Intrinsic camera parameters:

---

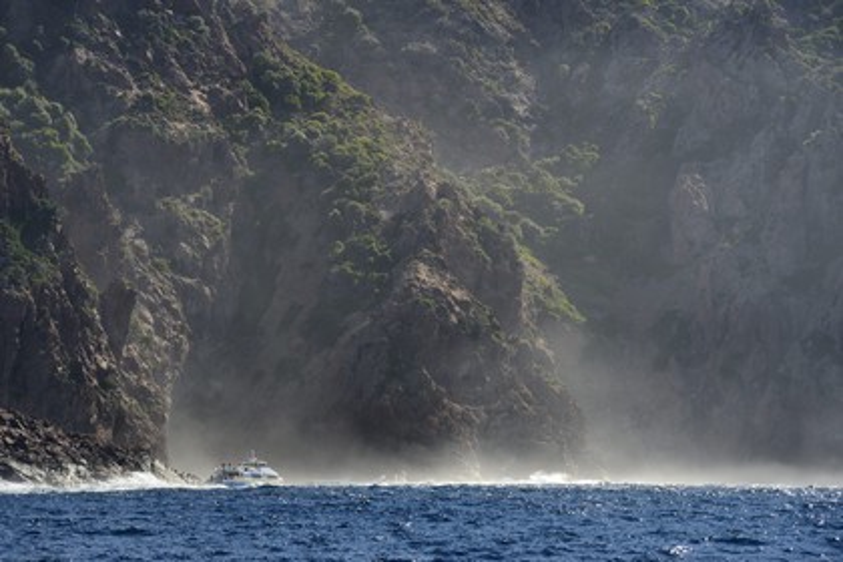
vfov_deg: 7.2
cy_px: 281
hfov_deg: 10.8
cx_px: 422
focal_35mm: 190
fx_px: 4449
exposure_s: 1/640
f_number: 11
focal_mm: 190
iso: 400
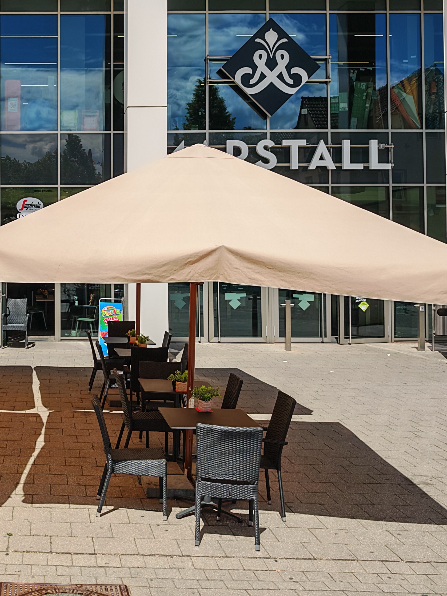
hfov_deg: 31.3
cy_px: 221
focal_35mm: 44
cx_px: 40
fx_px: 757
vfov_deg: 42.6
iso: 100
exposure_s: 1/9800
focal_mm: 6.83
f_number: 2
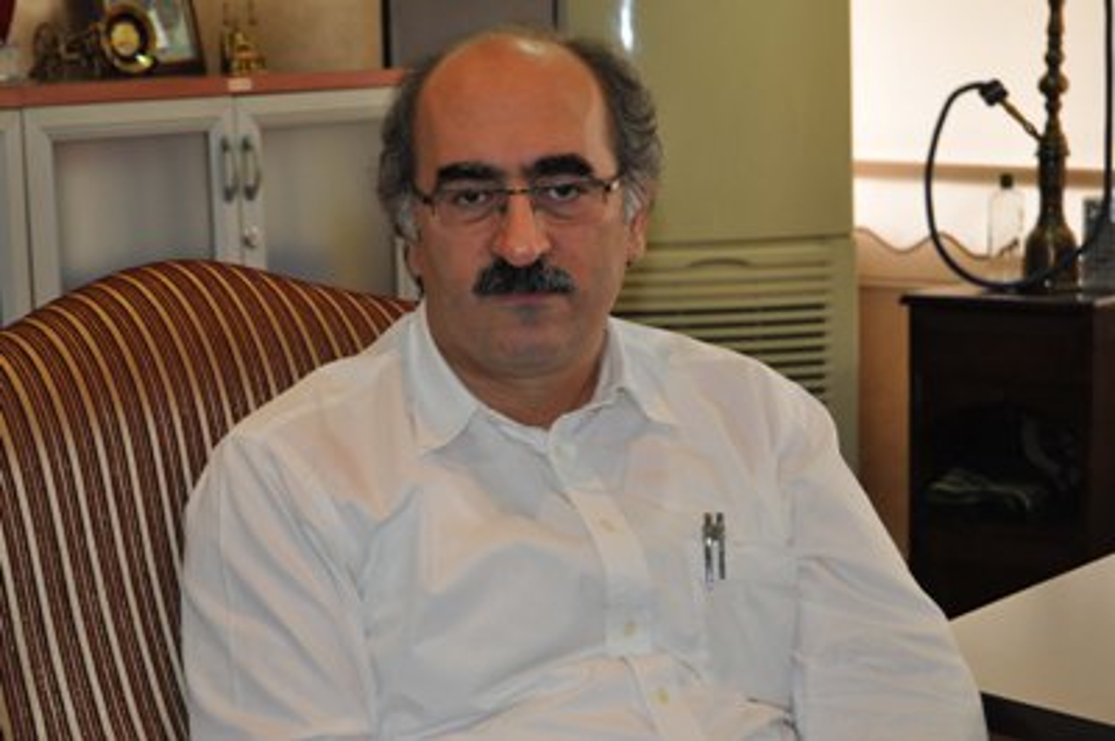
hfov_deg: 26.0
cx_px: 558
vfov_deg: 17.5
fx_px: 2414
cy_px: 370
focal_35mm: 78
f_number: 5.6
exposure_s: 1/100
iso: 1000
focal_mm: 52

---

» Instruction
Quote all the lines above exactly as given. Do not include the pictures.

» Result
vfov_deg: 7.2
cy_px: 281
hfov_deg: 10.8
cx_px: 422
focal_35mm: 190
fx_px: 4449
exposure_s: 1/640
f_number: 11
focal_mm: 190
iso: 400
hfov_deg: 31.3
cy_px: 221
focal_35mm: 44
cx_px: 40
fx_px: 757
vfov_deg: 42.6
iso: 100
exposure_s: 1/9800
focal_mm: 6.83
f_number: 2
hfov_deg: 26.0
cx_px: 558
vfov_deg: 17.5
fx_px: 2414
cy_px: 370
focal_35mm: 78
f_number: 5.6
exposure_s: 1/100
iso: 1000
focal_mm: 52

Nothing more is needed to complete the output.